Ramez nodded politely and led her back up the path.
She followed him, her eyes distant, the pit of her stomach garroted by Farouk’s unsettling words, her mind too overwhelmed to register a fleeting image from the town below: two men, standing by the edge of the road, a hard, stone-dead look in their eyes — not uncommon given the setting or the context, an expression she’d gotten used to seeing since the war — and yet, somehow disconnected to the activity around them, looking up in her direction, before one of them got into a car that drove off rather abruptly, the other catching her eye momentarily before moving off and disappearing behind a collapsed house.
“Do you have him yet?”
He’d left Baghdad over four years ago, and yet, despite his natural talent for foreign languages and his best efforts, his Arabic vocabulary and accent were still influenced by his years in Iraq. Which is why the men who were assigned to work for him — led by Omar, the man who had just called — all came from the east of his new adopted homeland, close to its border with Iraq, where they’d been facilitating the smuggling of weapons and fighters in both directions. The two languages were broadly similar — think of California Valley — speak vs. East London cockney — but the variance between them was enough to spawn inaccuracies and generate misunderstandings.
Which wouldn’t do.
He prided himself on accuracy. He didn’t tolerate imprecision, nor did he have much patience for unreliability. And he could tell from the man’s discomfited tone, from the very moment he’d been interrupted and picked up the call, that his patience was about to be sorely tested.
There was a hesitant pause before the cold answer came back over his cell phone. “No.”
“What do you mean, no?” the hakeem rasped as he angrily flicked off his surgical gloves. “Why not? Where is he?”
Omar wasn’t easily cowed, but his tone was now tinged with some added deference. “He was being careful, mu’allimna .”
On either side of the border, the men assigned to him always called him that. Our teacher. A lowly servant’s self-effacing moniker of respect. Not that he’d taught them much. Only to make sure they did what they were asked and did it without asking any questions. It wasn’t so much teaching as it was training, with fear as the prime motivator.
“We didn’t really have the right opportunity,” Omar continued. “We followed him to the American University. He visited the Archaeology Department. We waited for him outside the building, but he must have used another exit. One of my men was watching the sea gate and saw him sneaking out and getting into a taxi.”

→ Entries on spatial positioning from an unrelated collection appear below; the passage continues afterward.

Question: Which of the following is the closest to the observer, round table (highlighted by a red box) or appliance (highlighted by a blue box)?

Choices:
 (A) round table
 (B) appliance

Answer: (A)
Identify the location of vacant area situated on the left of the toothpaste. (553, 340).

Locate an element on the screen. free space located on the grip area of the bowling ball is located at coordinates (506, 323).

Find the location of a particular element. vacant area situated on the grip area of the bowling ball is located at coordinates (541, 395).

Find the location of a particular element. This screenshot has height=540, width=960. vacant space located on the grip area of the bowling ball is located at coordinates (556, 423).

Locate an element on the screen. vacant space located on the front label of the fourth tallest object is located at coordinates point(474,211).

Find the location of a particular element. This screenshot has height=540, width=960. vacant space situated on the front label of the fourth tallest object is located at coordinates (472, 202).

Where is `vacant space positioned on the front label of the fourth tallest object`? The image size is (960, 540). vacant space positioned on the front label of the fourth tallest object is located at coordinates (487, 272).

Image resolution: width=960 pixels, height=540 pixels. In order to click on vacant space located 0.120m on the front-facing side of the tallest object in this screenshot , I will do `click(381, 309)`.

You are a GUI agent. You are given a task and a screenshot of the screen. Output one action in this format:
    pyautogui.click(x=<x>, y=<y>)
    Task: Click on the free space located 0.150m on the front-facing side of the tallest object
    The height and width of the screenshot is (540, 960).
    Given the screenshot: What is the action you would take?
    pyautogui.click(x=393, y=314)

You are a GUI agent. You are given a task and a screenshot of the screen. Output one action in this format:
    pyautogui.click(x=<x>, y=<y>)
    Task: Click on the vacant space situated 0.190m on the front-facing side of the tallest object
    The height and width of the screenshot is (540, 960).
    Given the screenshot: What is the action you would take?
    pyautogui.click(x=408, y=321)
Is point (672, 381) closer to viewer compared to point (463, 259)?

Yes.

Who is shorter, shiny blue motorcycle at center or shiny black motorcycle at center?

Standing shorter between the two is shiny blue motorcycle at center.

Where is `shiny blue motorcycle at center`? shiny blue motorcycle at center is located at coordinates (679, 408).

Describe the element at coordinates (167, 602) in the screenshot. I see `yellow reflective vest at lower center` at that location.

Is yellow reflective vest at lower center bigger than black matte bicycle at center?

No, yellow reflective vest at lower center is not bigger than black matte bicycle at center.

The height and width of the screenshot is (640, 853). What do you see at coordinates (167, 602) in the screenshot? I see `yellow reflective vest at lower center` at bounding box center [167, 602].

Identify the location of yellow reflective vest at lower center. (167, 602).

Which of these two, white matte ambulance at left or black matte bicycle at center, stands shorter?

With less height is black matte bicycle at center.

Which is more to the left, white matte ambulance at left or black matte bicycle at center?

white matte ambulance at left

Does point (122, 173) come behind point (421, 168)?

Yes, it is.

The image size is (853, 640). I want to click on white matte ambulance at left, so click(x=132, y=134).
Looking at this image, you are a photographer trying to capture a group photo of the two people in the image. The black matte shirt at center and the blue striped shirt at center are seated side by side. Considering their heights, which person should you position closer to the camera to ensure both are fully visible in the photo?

The hakeem frowned. “So he knows he’s being followed,” he said gruffly.
“Yes,” Omar confirmed reluctantly, before adding, “But it’s not a problem. We’ll have him for you by tomorrow night.”
“I hope so,” the hakeem countered acidly. “For your sake.” He was trying hard to keep his rage in check. Omar hadn’t failed him yet. The man knew what the stakes were, and he was ruthlessly good at his job. He’d been seconded to the hakeem with clear orders to look after him and make sure he got everything he needed. And Omar knew failure wasn’t tolerated in the service. The hakeem took some solace from that. “Where is he now?”
“We followed him to Zabqine, a small town in the south, close to the border. He went there to meet someone.”
This instantly piqued the hakeem’s interest. “Who?”
“A woman. An American. Her name’s Evelyn Bishop. She’s a professor of archaeology at the university. An older woman. She must be in her sixties. He showed her some documents. We couldn’t get close enough to see what they were, but they must have been pictures of the collection.”